As far as this Community goes, they are great and willing to help if you if something goes wrong, but there are countless places for information. Look at Gunny's signature and start there.


----------



## frankiegorams (Mar 3, 2006)

Yeah, Im taking a ton of Vicodin for my back. I am gonna play around with it at some point. I just paid a guy to do a Philips DSR704 with a 200GB hard drive for $175 shipped. Is that too much, I dont know. But for my convenience, its best for me right now. Let me know if Im getting ripped off. I will be off work for the next 6 weeks, so I will get to try it with my DVR40 at some point. 

By the way, Directv offered to send me a replacement DVR. I picked the R10 over the R15. Is that a good move, and give your reasons why or why not?


----------



## ttodd1 (Nov 6, 2003)

frankiegorams said:


> I just paid a guy to do a Philips DSR704 with a 200GB hard drive for $175 shipped. Is that too much, I dont know.


Don't know about paying too much, but depending what hacks may or maynot be on that box you may have just participated in an illegal act with copyrighted software.


----------



## WillowTheDog (Oct 14, 2003)

My 2 cents ...

The zipper is really easy. If you're comfortable swapping hard drives in a PC, then running the zipper is no problem. No linux or programming knowledge is required. Getting wireless to work is relatively easy too, but you must make sure you buy a compatable wireless adapter. There are only a couple possibilities and they're not made anymore, so you gotta go eBay, most likely.

I zippered 2 drives, one wired, one wireless. Spent a total of $5 and took a total of about 1.5 hours. Finally, getting shows from your Tivo to your PC is called Extraction and is a forbidden topic on these boards. Do a google search and you can find info on how to do it.

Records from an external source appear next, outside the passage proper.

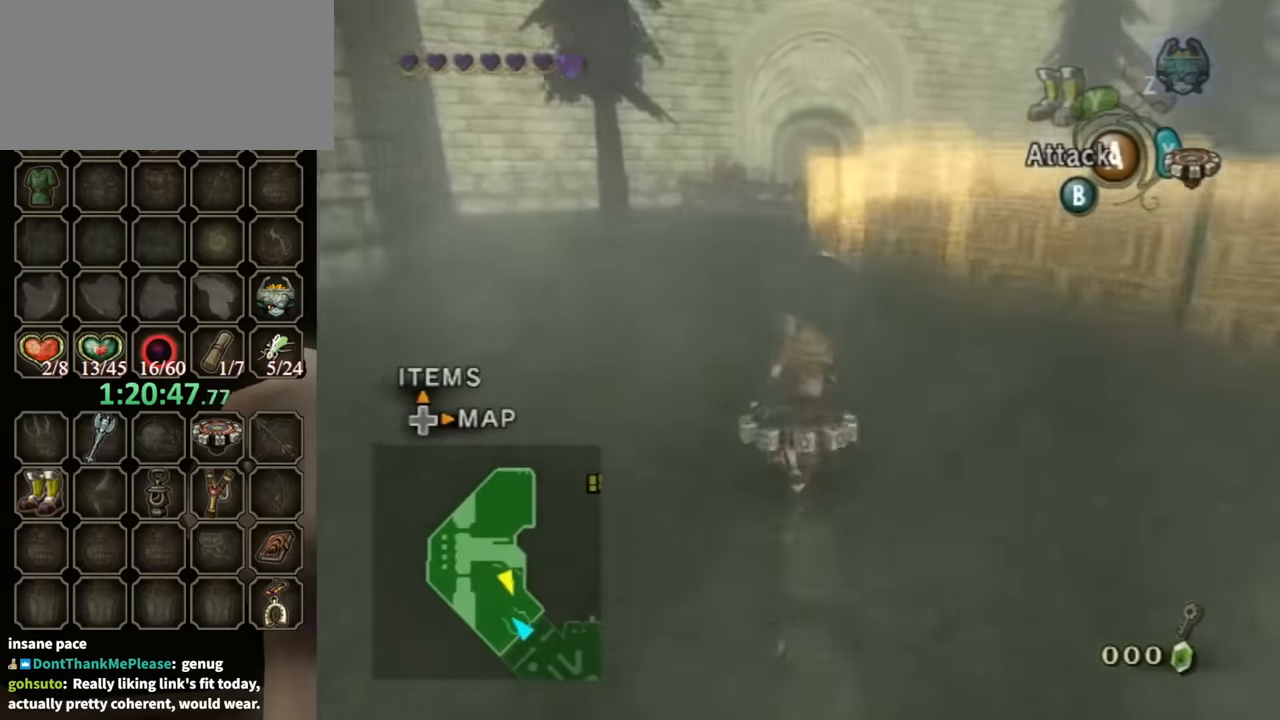
{"buttons": ["R1"], "left_stick": "center", "right_stick": "center", "events": [[166, "left_stick", "center"]]}
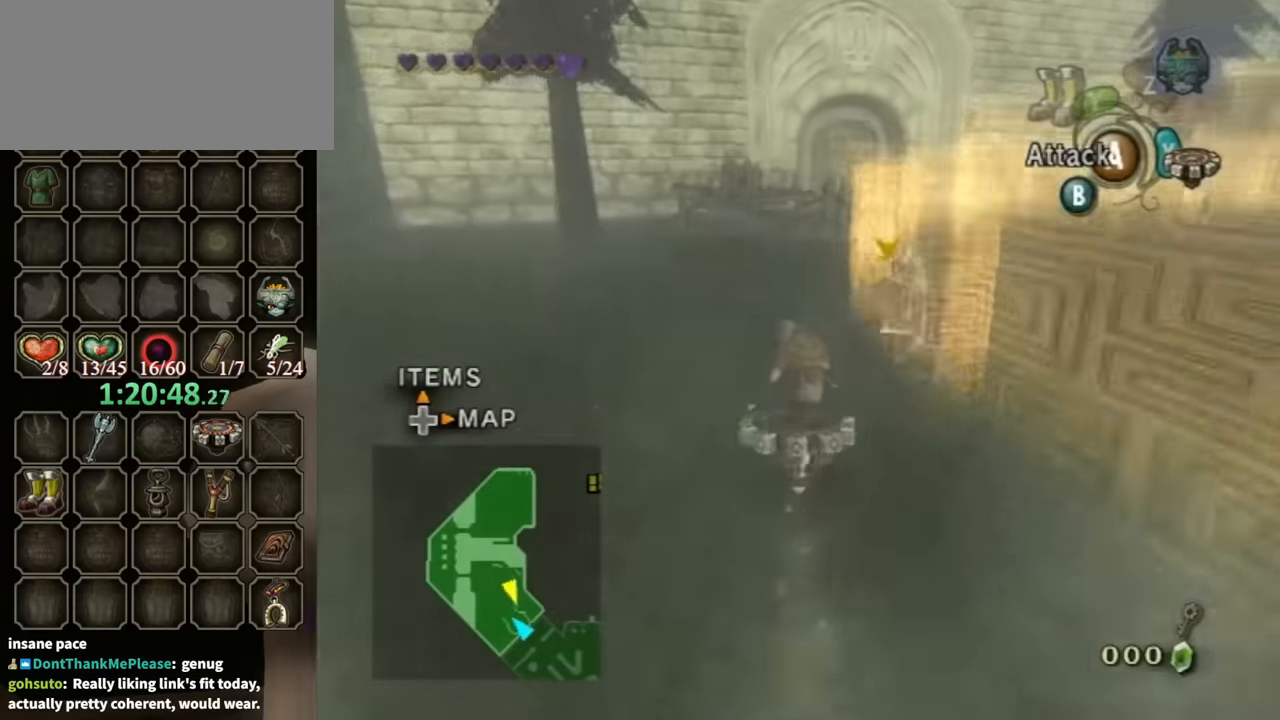
{"buttons": ["R1"], "left_stick": "right", "right_stick": "center", "events": [[133, "left_stick", "up-right"], [266, "left_stick", "center"], [466, "left_stick", "right"]]}
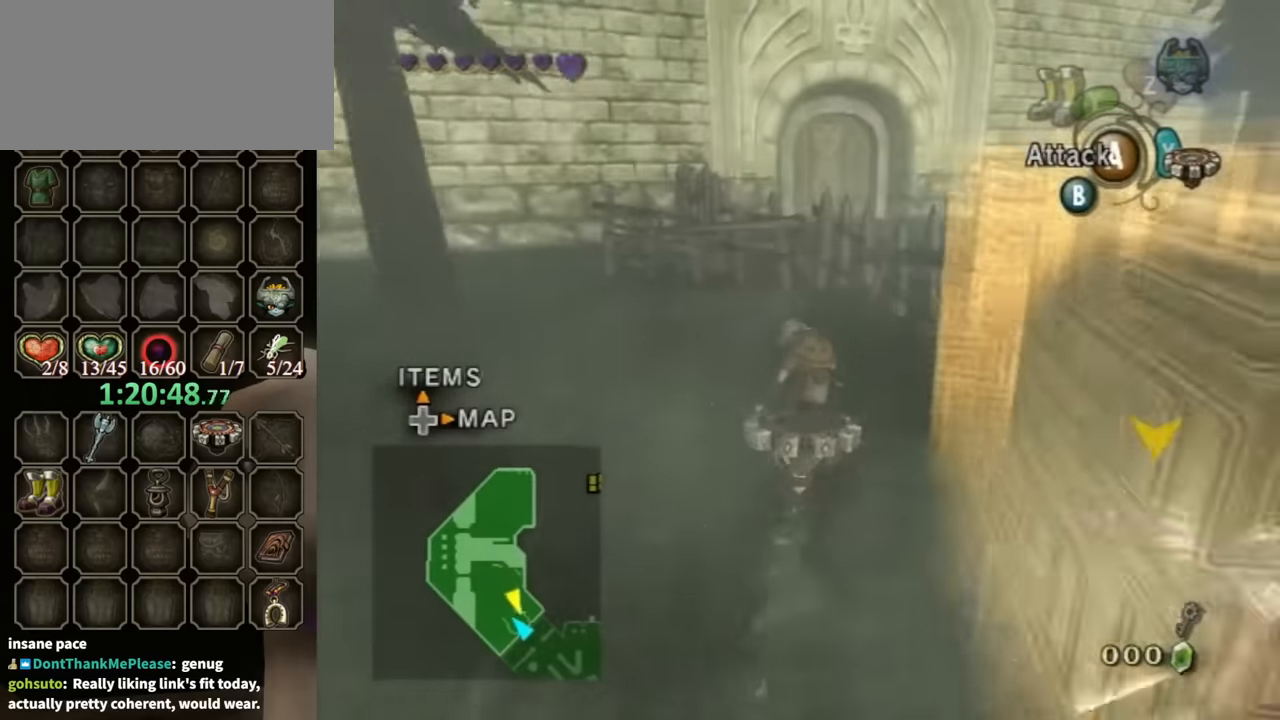
{"buttons": [], "left_stick": "down-right", "right_stick": "center", "events": [[166, "left_stick", "center"], [200, "X", "down"], [266, "R1", "up"], [300, "X", "up"], [300, "left_stick", "down-right"]]}
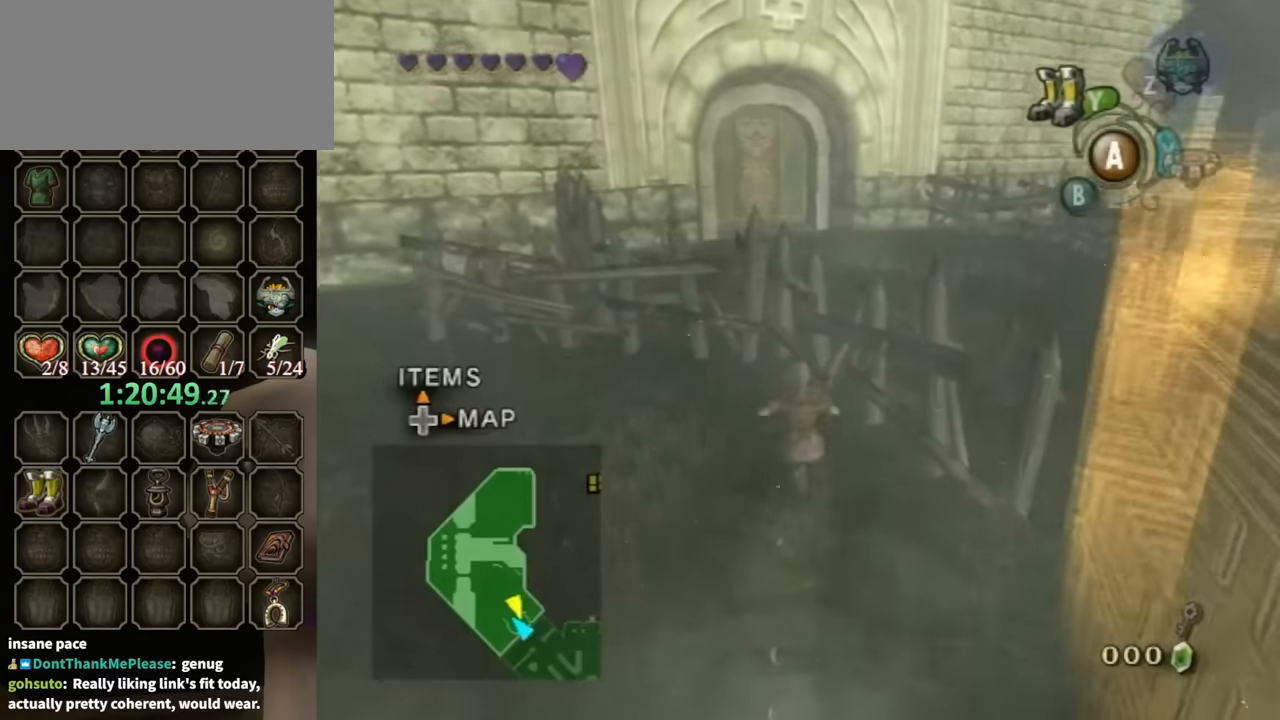
{"buttons": [], "left_stick": "down-right", "right_stick": "center", "events": [[66, "left_stick", "down"], [300, "left_stick", "down-right"]]}
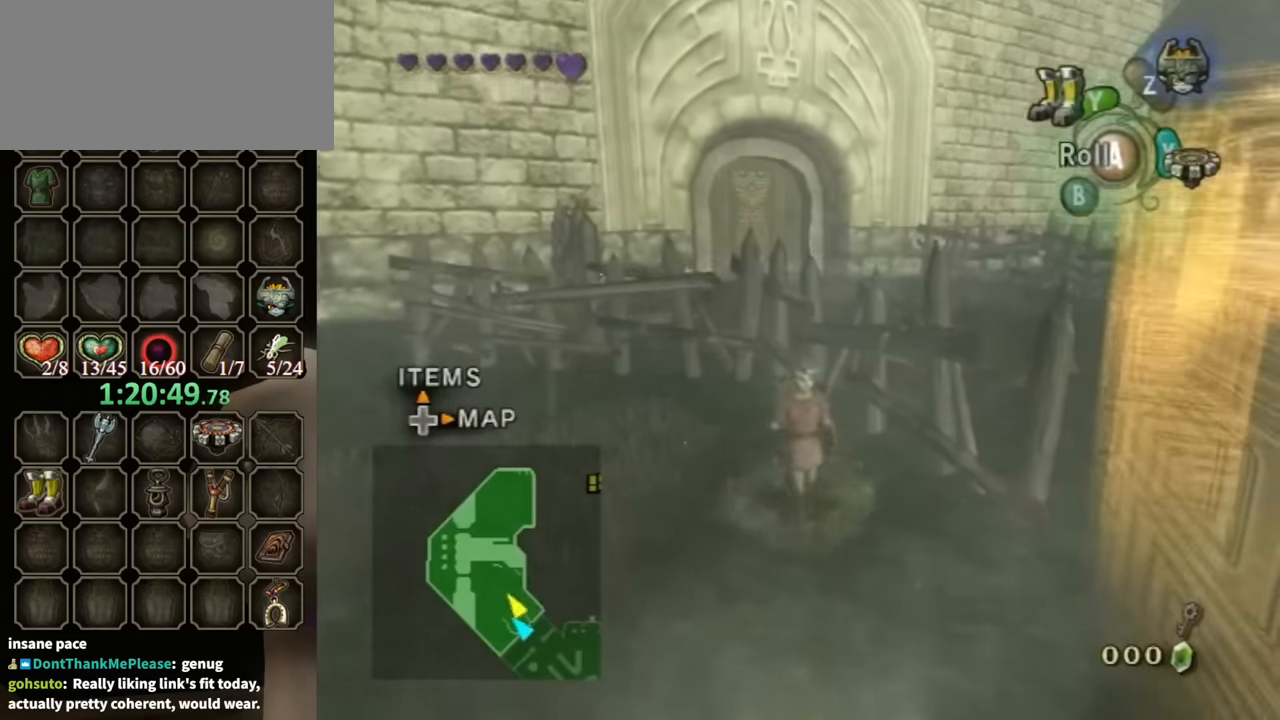
{"buttons": [], "left_stick": "up-left", "right_stick": "center", "events": [[166, "left_stick", "right"], [400, "left_stick", "up"], [466, "left_stick", "up-left"]]}
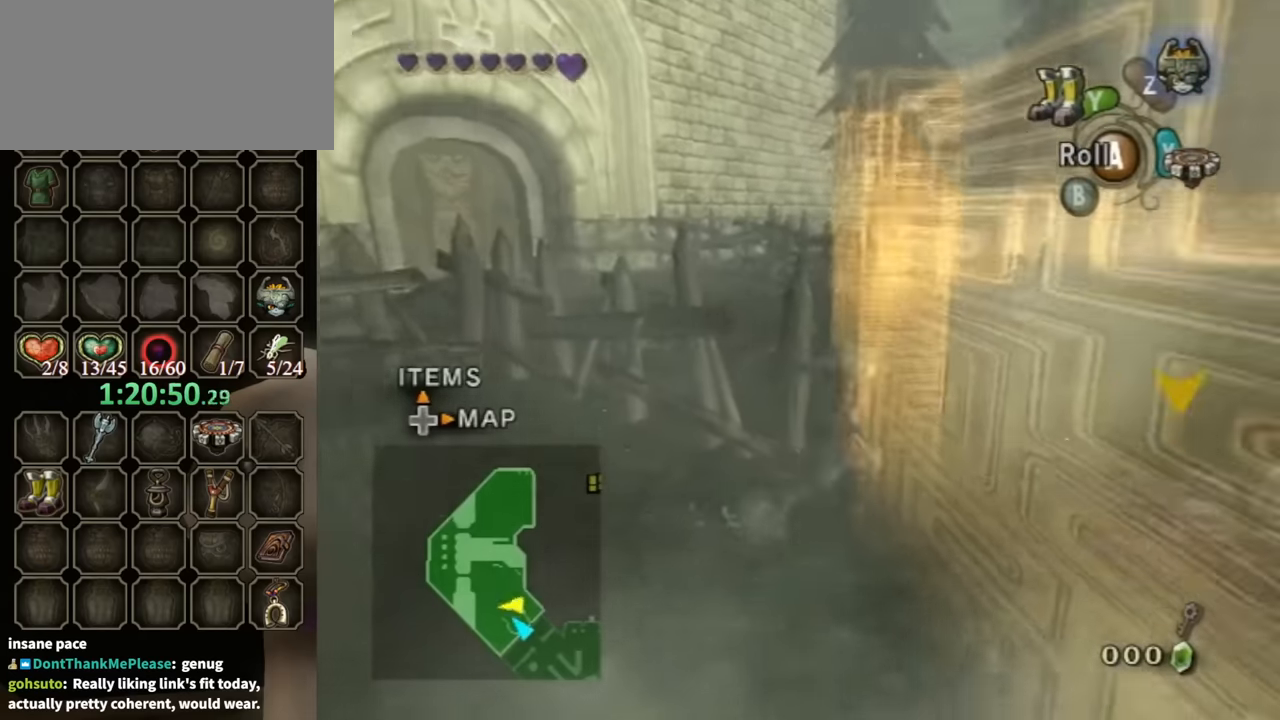
{"buttons": [], "left_stick": "up-left", "right_stick": "center", "events": [[333, "A", "down"], [400, "A", "up"]]}
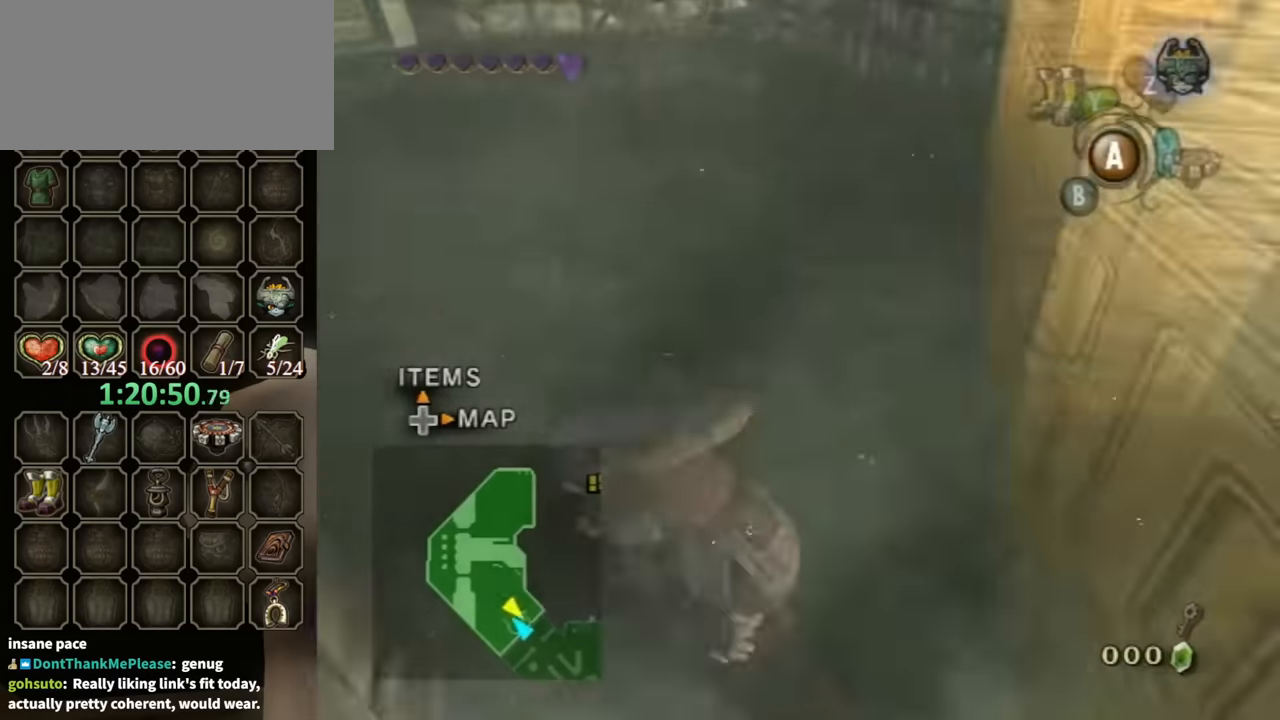
{"buttons": ["A"], "left_stick": "up-left", "right_stick": "center", "events": [[500, "A", "down"]]}
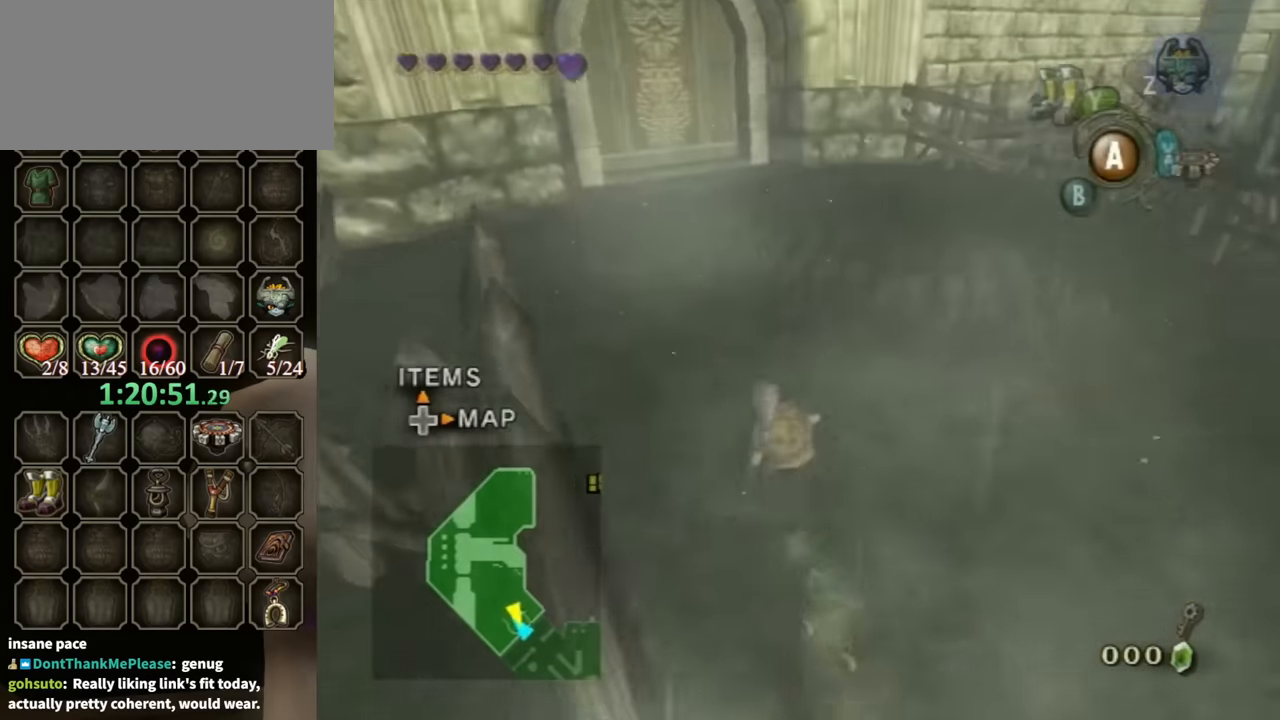
{"buttons": [], "left_stick": "up", "right_stick": "center", "events": [[33, "A", "up"], [100, "A", "down"], [166, "A", "up"], [433, "left_stick", "up"]]}
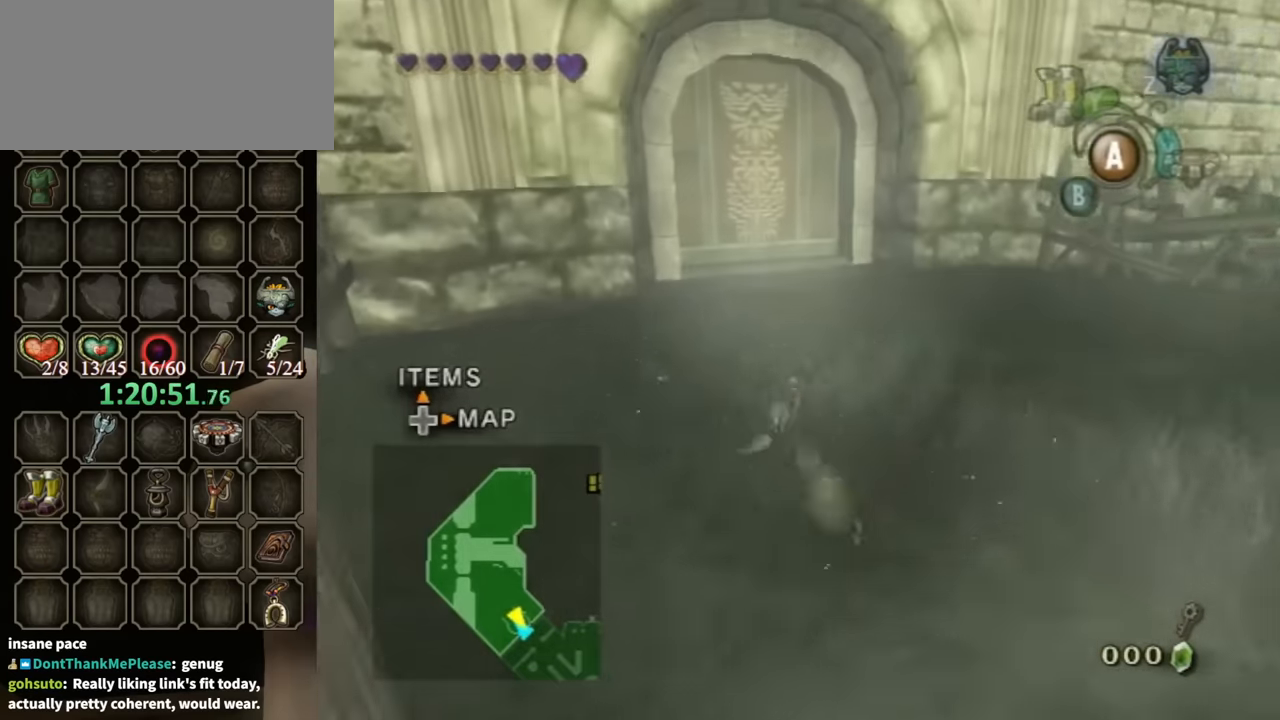
{"buttons": [], "left_stick": "up", "right_stick": "center", "events": [[200, "A", "down"], [266, "A", "up"], [333, "A", "down"], [366, "A", "up"]]}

The R10 is a Tivo-based DVR, the R15 is not. And neither can be hacked using the zipper.


----------



## frankiegorams (Mar 3, 2006)

I dont think there were any enhancements to the software. And isnt the Zipper an illegal act if you bought one of those off of ebay? Im kinda fuzzy on this, so help me clear it up. MRV, MHO were the only things that were different.....besides the fact it was upgraded to 250GB.


----------



## frankiegorams (Mar 3, 2006)

I REALLY wish somebody would let me know if this is on the up and up. If it is, Im gonna cancel the payment and not go through with the transaction. I dont like breaking the rules. And I respect technology enough to let it happen without playing God.


----------



## ttodd1 (Nov 6, 2003)

frankiegorams said:


> I dont think there were any enhancements to the software. And isnt the Zipper an illegal act if you bought one of those off of ebay? Im kinda fuzzy on this, so help me clear it up. MRV, MHO were the only things that were different.....besides the fact it was upgraded to 250GB.


If all you paid for was a unit with a bigger HD and the standard OS then no - nothing illegal. If you got a unit that had the hacks that are used to enable MRV, etc then yes - because some of the software used to enable those hacks are copyrighted.

No the Zipper in of itself is not illegal (you must download the pieces of software yourself they are not included in the Zipper - or the ones included had the permission of the author(s)) but if someone uses the Zipper on unit(s) then the samething above because you still are using copyrighted software.


----------



## frankiegorams (Mar 3, 2006)

Thanks a bunch.


----------



## frankiegorams (Mar 3, 2006)

transaction cancelled, money refunded, situation avoided. thanks for the heads up.


----------



## Gunnyman (Jul 10, 2003)

was someone selling a zippered tivo on ebay?
please PM me the username/auction number.
Thanks


----------



## frankiegorams (Mar 3, 2006)

No Zipper, just all the other tools. Im pretty sure it wasnt zippered. How would I find out?


----------



## frankiegorams (Mar 3, 2006)

Also, it was a private auction number, so I dont even have that.


----------



## Gunnyman (Jul 10, 2003)

you wouldn't know unless the seller tells you.
Thanks for the info though.


----------